Indeed, Hong Kong Airlines will no doubt be aware that this is not the first time an airline has tried to make the Gatwick–Hong Kong route work.
In 2006, long-haul, low-cost carrier Oasis Hong Kong Airlines tried the Hong Kong to Gatwick route until its failure in 2008. Of course, its business model was very different – it used ageing B747s and a low fares model, which proved impossible to turn a profit on.
So why has the carrier chosen Gatwick? Since its change of ownership, Gatwick has been working hard to attract new long-haul carriers, particularly to Asia, and has seen this paying off better than perhaps even it could have anticipated.
So far it has landed Vietnam Airlines services to Hanoi and Ho Cho Minh City (Saigon), Air China to Beijing, Korean to Seoul and recently secured the AirAsia X (former Stansted) route to Kuala Lumpur, before it was pulled by the airline in March this year.
“Bringing in business routes like this one is key, but we also have a lot of work to do in changing the business travel communities’ perceptions of Gatwick,” explains Simon Edwards, Gatwick’s airline business development manager.
“So we are upping the ante in terms of providing more business travel facilities throughout the airport.” He explains, “Quick and easy access into the City is a key consideration for business travellers too. Gatwick is within an hour’s drive for around 15 million people and we have fast and excellent rail connections to central London.”
Indeed Gatwick has made investments of its own. “We know that if someone is purchasing a premium priced seat on a flight and receiving a premium level service from the airline, that he or she will want the experience at the airport to match the value of the flight ticket,” reasons Edwards. “And that is why we have introduced premium security lanes and parking.”
Although Hong Kong Airlines operates the route from its home base to Gatwick exclusively, there is strong competition between London and Hong Kong with Cathay Pacific, British Airways, Virgin Atlantic, Qantas and Air New Zealand all serving the market.

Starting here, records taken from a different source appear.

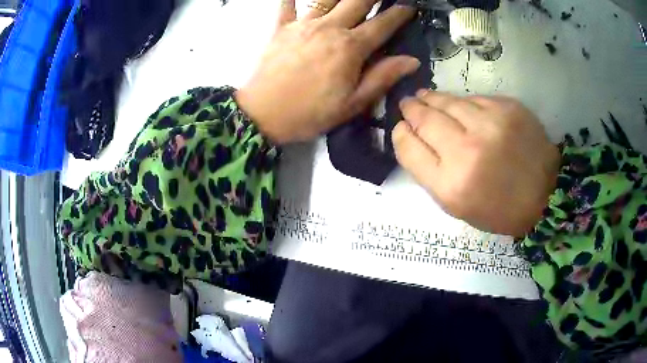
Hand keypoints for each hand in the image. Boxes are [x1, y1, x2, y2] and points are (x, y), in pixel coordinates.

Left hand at [235, 0, 418, 143]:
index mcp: (350, 47)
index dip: (399, 14)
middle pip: (357, 1)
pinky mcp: (281, 28)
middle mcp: (329, 28)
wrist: (262, 114)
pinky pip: (288, 5)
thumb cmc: (309, 113)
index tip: (409, 7)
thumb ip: (382, 77)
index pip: (382, 24)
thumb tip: (411, 61)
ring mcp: (303, 24)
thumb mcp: (352, 104)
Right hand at [393, 91, 560, 236]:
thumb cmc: (498, 208)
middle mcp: (467, 151)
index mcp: (451, 185)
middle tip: (408, 103)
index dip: (400, 135)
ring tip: (425, 97)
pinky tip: (460, 106)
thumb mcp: (457, 205)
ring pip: (447, 101)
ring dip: (432, 98)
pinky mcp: (508, 108)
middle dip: (411, 109)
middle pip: (425, 119)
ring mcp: (490, 125)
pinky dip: (462, 102)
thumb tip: (411, 135)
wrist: (545, 194)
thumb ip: (429, 172)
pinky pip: (473, 98)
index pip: (409, 149)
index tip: (400, 127)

Around 20,000 seats a week were available between the two cities before Hong Kong Airlines began operations. What load factor does Clarke need to hit to break even? “We are working to quickly reach a seat factor of around 70% soon after launch and continue to develop the route further.”
But Hong Kong Airlines will no doubt be aware that this is not the first time an airline has tried to make the Gatwick–Hong Kong route work.
So can the new pretender to this route make a premium business model work? Clarke believes so: “Our decision to opt for Gatwick allows the airline to operate the most convenient flight times for business travellers from the newly refurbished Gatwick North Terminal. The development and innovation of this terminal will ensure that a premium ground experience is provided to all our customers.
Will Hong Kong Airlines align itself with either Star Alliance or SkyTeam as a rival to the Cathay and BA oneworld dominance on this route? “We have been approached by the leading alliances and are in discussions at this stage,” Clarke reveals to Routes News.